Motivation Recalibration

I had slipped into a summer exercise routine that felt as comfortable as my fat pants with the stretch waistband after about 20 wearings without a washing. I would get up early and take a long solo walk or bike ride. Most days I would stop at one of the many wild berry patches I had scouted and pick fresh mulberries, raspberries, or blackberries for my consumption that day. After work, I would walk the dog and swim some laps in our little pool. Then the weather started to change. We had a stretch of rain and cold. No cycling for a week. I took down the pool before it turned into an above ground ice skating rink. So much for my swimming workouts. I immediately started to gain back the weight I had lost. My quest for a 20 lb. weight loss seemed unattainable.

But then, one man inspired and motivated me to try and make that weight loss happen. Who, you ask? I’m pretty sure I heard someone ask. Come on, raise your hand if it was you asking. Nobody, huh? Regardless, that man is …

Donald Trump. Yep, Donald Trump and his odious minions got me fired up. I felt the need to get my precinct covered in pro-Democratic candidate campaign literature. That inspired me to take long walks and bike rides throughout my precinct to distribute bags filled with news about good Democratic women and men for whom to vote. It worked! A return of some summery weather helped, too. The weight started to come down again. But now that’s over.

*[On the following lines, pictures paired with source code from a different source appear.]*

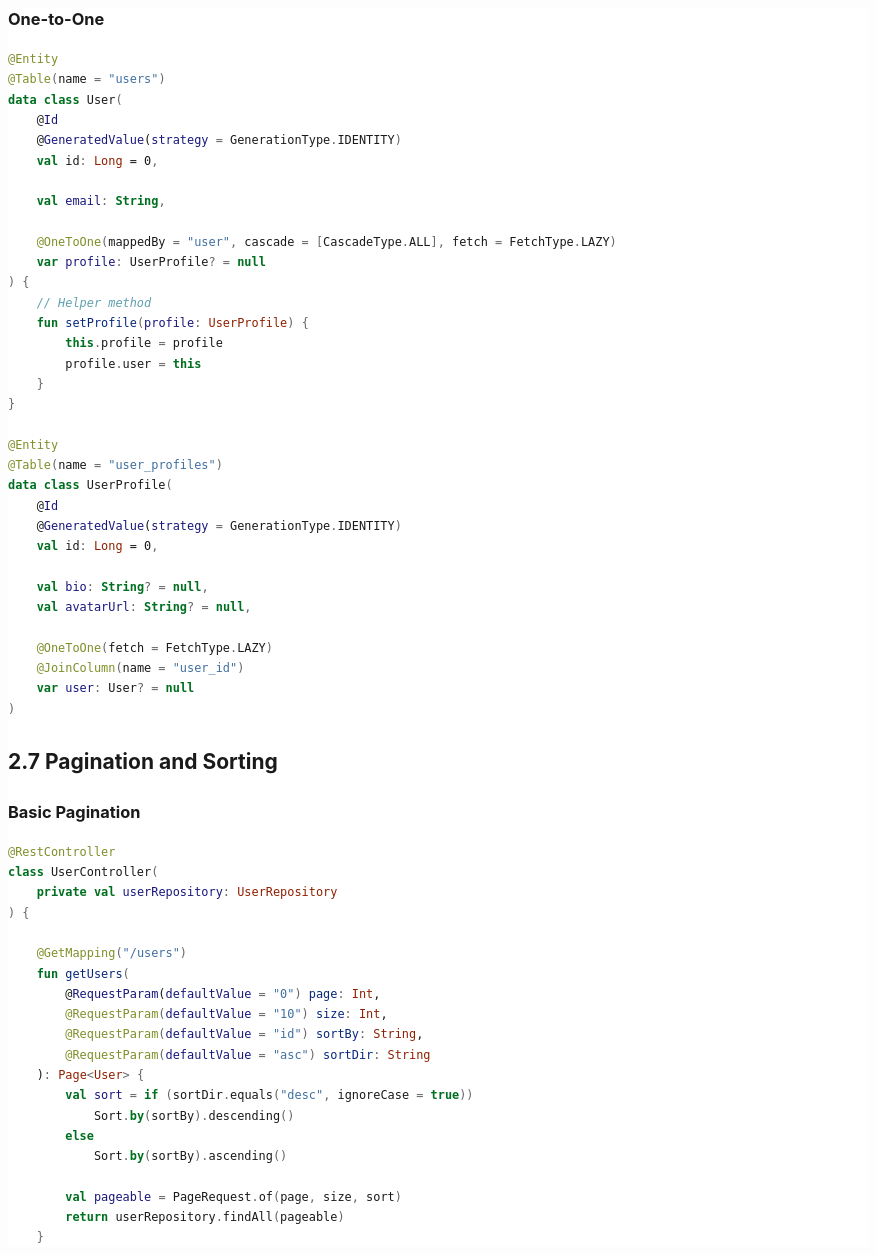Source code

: ### One-to-One

```kotlin
@Entity
@Table(name = "users")
data class User(
    @Id
    @GeneratedValue(strategy = GenerationType.IDENTITY)
    val id: Long = 0,
    
    val email: String,
    
    @OneToOne(mappedBy = "user", cascade = [CascadeType.ALL], fetch = FetchType.LAZY)
    var profile: UserProfile? = null
) {
    // Helper method
    fun setProfile(profile: UserProfile) {
        this.profile = profile
        profile.user = this
    }
}

@Entity
@Table(name = "user_profiles")
data class UserProfile(
    @Id
    @GeneratedValue(strategy = GenerationType.IDENTITY)
    val id: Long = 0,
    
    val bio: String? = null,
    val avatarUrl: String? = null,
    
    @OneToOne(fetch = FetchType.LAZY)
    @JoinColumn(name = "user_id")
    var user: User? = null
)
```

## 2.7 Pagination and Sorting

### Basic Pagination

```kotlin
@RestController
class UserController(
    private val userRepository: UserRepository
) {
    
    @GetMapping("/users")
    fun getUsers(
        @RequestParam(defaultValue = "0") page: Int,
        @RequestParam(defaultValue = "10") size: Int,
        @RequestParam(defaultValue = "id") sortBy: String,
        @RequestParam(defaultValue = "asc") sortDir: String
    ): Page<User> {
        val sort = if (sortDir.equals("desc", ignoreCase = true)) 
            Sort.by(sortBy).descending() 
        else 
            Sort.by(sortBy).ascending()
        
        val pageable = PageRequest.of(page, size, sort)
        return userRepository.findAll(pageable)
    }
```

Just to recap, there are no more berries to pick. There are no more candidate literature packets to deliver. The weather is back to chilly and rainy as I type this. I am struggling with new motivation to keep me going. Hmmm, maybe just a goal of general good health? Nah. I can’t help but think of those fat pants with stretch waistbands hanging in my closet just waiting to be worn again. It almost seems like a waste not to wear them. Kind of a waist waste.

Day One with no motivation except good health (sigh!) starts today as this posts. I have 3 days left in September to still lose those last 3 lbs to reach a totally arbitrary goal I set for myself. I did temporarily lose 2 lbs in one day over the summer when I accidentally ate a buckthorn berry that I had mistaken for a wild black cherry. Toxic buckthorn berries are still plentiful on the trees. The wheels are turning in my mind. I think I have a plan for those last 3 lbs. If I lost 2 lbs after eating one buckthorn berry, how much could I lose if I ate two? Ugh, not math again. Screw it. I’m just going to shave my back hair and hope that weighs 3 lbs. I’ll let you know how that goes. I may make the 3 lbs lost, but if I do, it’ll be a close shave.